D./Dña. JUSTO RODRIGUEZ CASTRO
En Madrid, a diez de junio de dos mil veinte .
Vistos en grado de Apelación, ante la Sección Veintinueve de la Audiencia Provincial de Madrid, el Rollo de Apelación nº: 321/2020, dimanante de los autos de Juicio por Delitos Leves nº: 561/2019 del Juzgado de Instrucción nº: 4 de DIRECCION000 (Madrid), por los delitos leves de amenazas y daños, en el que ha sido partes, como apelante: Dª. María Antonieta defendida por el Letrado D. Pedro Resino Aragón, y como apelado: el MINISTERIO FISCAL, en virtud del recurso de Apelación interpuesto por la citada denunciado contra la sentencia condenatoria dictada por el referido Juzgado en fecha de 27 de noviembre de 2019.
Antecedentes
PRIMERO.-Por el indicado Juzgado de Instrucción nº: 4 de DIRECCION000 (Madrid), en el Juicio por Delitos Leves nº: 561/2019, se dictó Sentencia el día 27 de noviembre de 2019, que contiene los siguientes HECHOS PROBADOS:
'ÚNICO.- El día 14 de marzo de 2019, sobre las 17,00 horas, aproximadamente, la denunciante se encontraba en el interior de su piso sito en la CALLE000 nº NUM000 de DIRECCION001 junto a su amiga Antonia, cuando su vecina con cuyo marido ya ha tenido problemas previos, María Antonieta, acompañada de su hermana menor Candelaria., se personó en su puerta, llamando a la misma, preguntando la denunciante quién era, diciendo la denunciada "abre la puerta puta" insistentemente, a lo que la denunciante, tras comprobar con su amiga por la mirilla quienes eran, les dijo que iba a llamar a la Guardia Civil, contestando la denunciada "puta abre la puerta, te voy a matar"'.

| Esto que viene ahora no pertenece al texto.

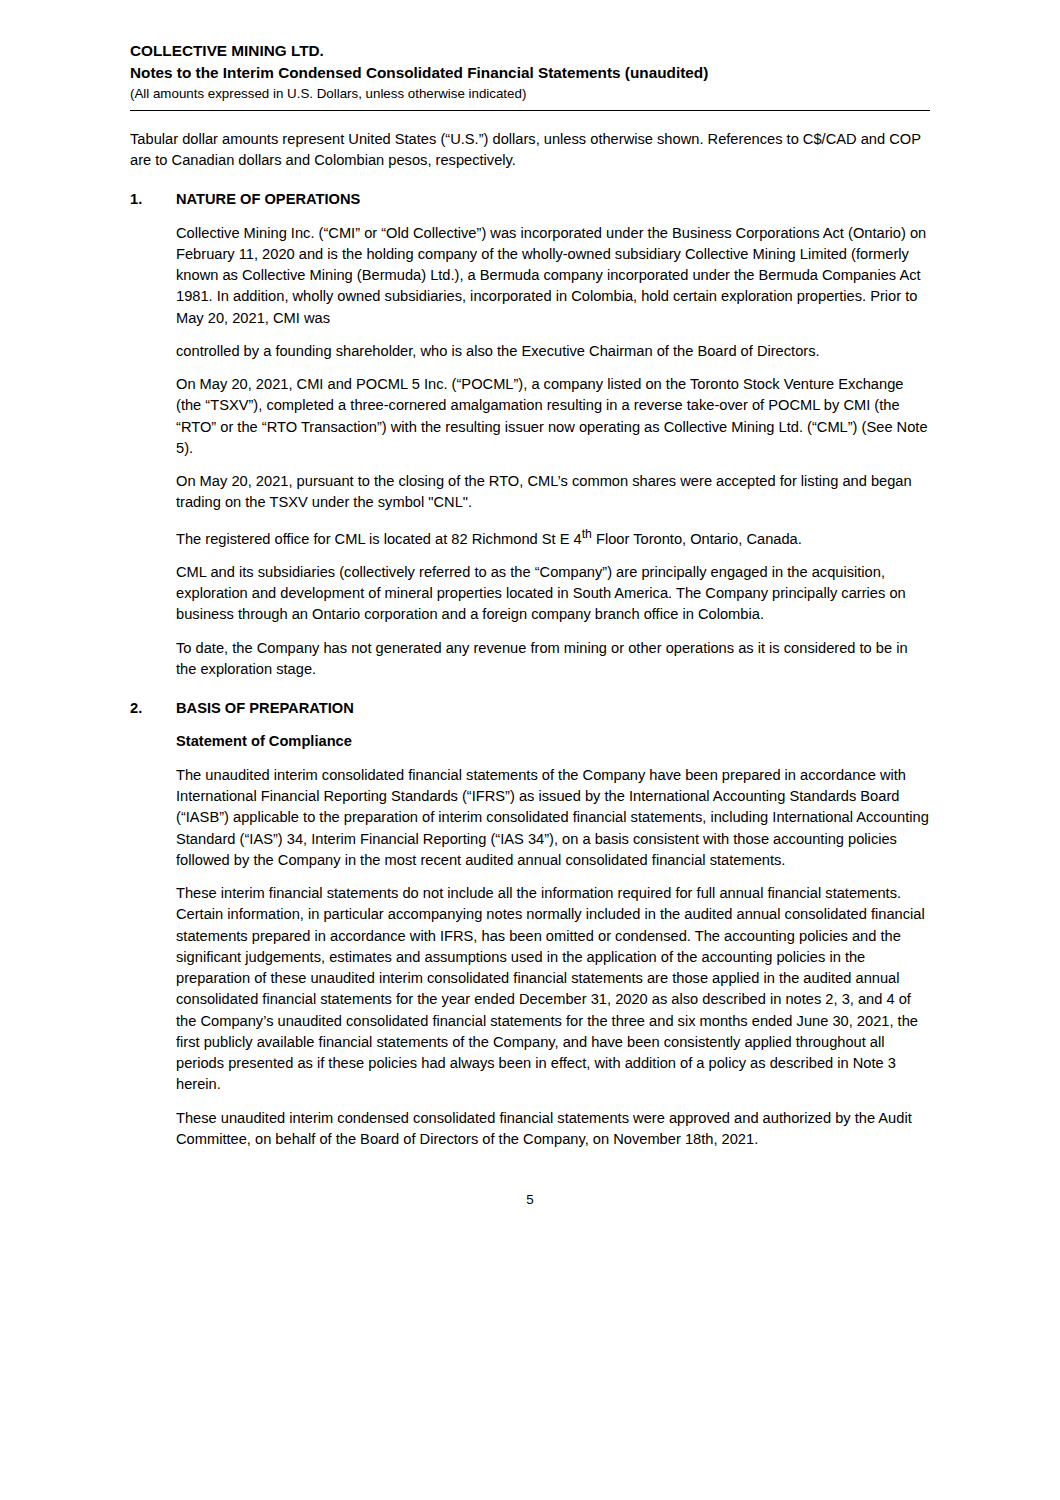COLLECTIVE MINING LTD.
Notes to the Interim Condensed Consolidated Financial Statements (unaudited)
(All amounts expressed in U.S. Dollars, unless otherwise indicated)
Tabular dollar amounts represent United States (“U.S.”) dollars, unless otherwise shown. References to C$/CAD and COP are to Canadian dollars and Colombian pesos, respectively.
1. NATURE OF OPERATIONS
Collective Mining Inc. (“CMI” or “Old Collective”) was incorporated under the Business Corporations Act (Ontario) on February 11, 2020 and is the holding company of the wholly-owned subsidiary Collective Mining Limited (formerly known as Collective Mining (Bermuda) Ltd.), a Bermuda company incorporated under the Bermuda Companies Act 1981. In addition, wholly owned subsidiaries, incorporated in Colombia, hold certain exploration properties. Prior to May 20, 2021, CMI was
controlled by a founding shareholder, who is also the Executive Chairman of the Board of Directors.
On May 20, 2021, CMI and POCML 5 Inc. (“POCML”), a company listed on the Toronto Stock Venture Exchange (the “TSXV”), completed a three-cornered amalgamation resulting in a reverse take-over of POCML by CMI (the “RTO” or the “RTO Transaction”) with the resulting issuer now operating as Collective Mining Ltd. (“CML”) (See Note 5).
On May 20, 2021, pursuant to the closing of the RTO, CML’s common shares were accepted for listing and began trading on the TSXV under the symbol "CNL".
The registered office for CML is located at 82 Richmond St E 4th Floor Toronto, Ontario, Canada.
CML and its subsidiaries (collectively referred to as the “Company”) are principally engaged in the acquisition, exploration and development of mineral properties located in South America. The Company principally carries on business through an Ontario corporation and a foreign company branch office in Colombia.
To date, the Company has not generated any revenue from mining or other operations as it is considered to be in the exploration stage.
2. BASIS OF PREPARATION
Statement of Compliance
The unaudited interim consolidated financial statements of the Company have been prepared in accordance with International Financial Reporting Standards (“IFRS”) as issued by the International Accounting Standards Board (“IASB”) applicable to the preparation of interim consolidated financial statements, including International Accounting Standard (“IAS”) 34, Interim Financial Reporting (“IAS 34”), on a basis consistent with those accounting policies followed by the Company in the most recent audited annual consolidated financial statements.
These interim financial statements do not include all the information required for full annual financial statements. Certain information, in particular accompanying notes normally included in the audited annual consolidated financial statements prepared in accordance with IFRS, has been omitted or condensed. The accounting policies and the significant judgements, estimates and assumptions used in the application of the accounting policies in the preparation of these unaudited interim consolidated financial statements are those applied in the audited annual consolidated financial statements for the year ended December 31, 2020 as also described in notes 2, 3, and 4 of the Company’s unaudited consolidated financial statements for the three and six months ended June 30, 2021, the first publicly available financial statements of the Company, and have been consistently applied throughout all periods presented as if these policies had always been in effect, with addition of a policy as described in Note 3 herein.
These unaudited interim condensed consolidated financial statements were approved and authorized by the Audit Committee, on behalf of the Board of Directors of the Company, on November 18th, 2021.
5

En el FALLO de la Sentencia se establece:
Que debo condenar y condeno a María Antonieta como autora penalmente responsable, de un delito leve de amenazas del artículo 171.7 párrafo segundo del Código Penal , imponiéndole una pena de un mes de multa con 3 euros de cuota diaria, con responsabilidad personal subsidiaria en caso de impago, así como el pago de las costas causadas en este proceso.
Que debo absolver y absuelvo a María Antonieta del delito leve de daños por el que ha pedido condena el Ministerio Público'.
SEGUNDO.-Por Dª. María Antonieta se presentó el anterior escrito de fecha 12 de diciembre de 2019, en el que interponía recurso de Apelación contra la citada sentencia, dándose traslado del mismo al Ministerio Fiscal y a las demás partes personadas en su caso, por diligencia de ordenación de fecha 24 de enero de 2020, siendo impugnado por el Ministerio Fiscal en su escrito de fecha 20 de febrero de 2020, remitiéndose las actuaciones a la Audiencia Provincial de Madrid, correspondiendo a esta Sección 29ª, por turno de reparto.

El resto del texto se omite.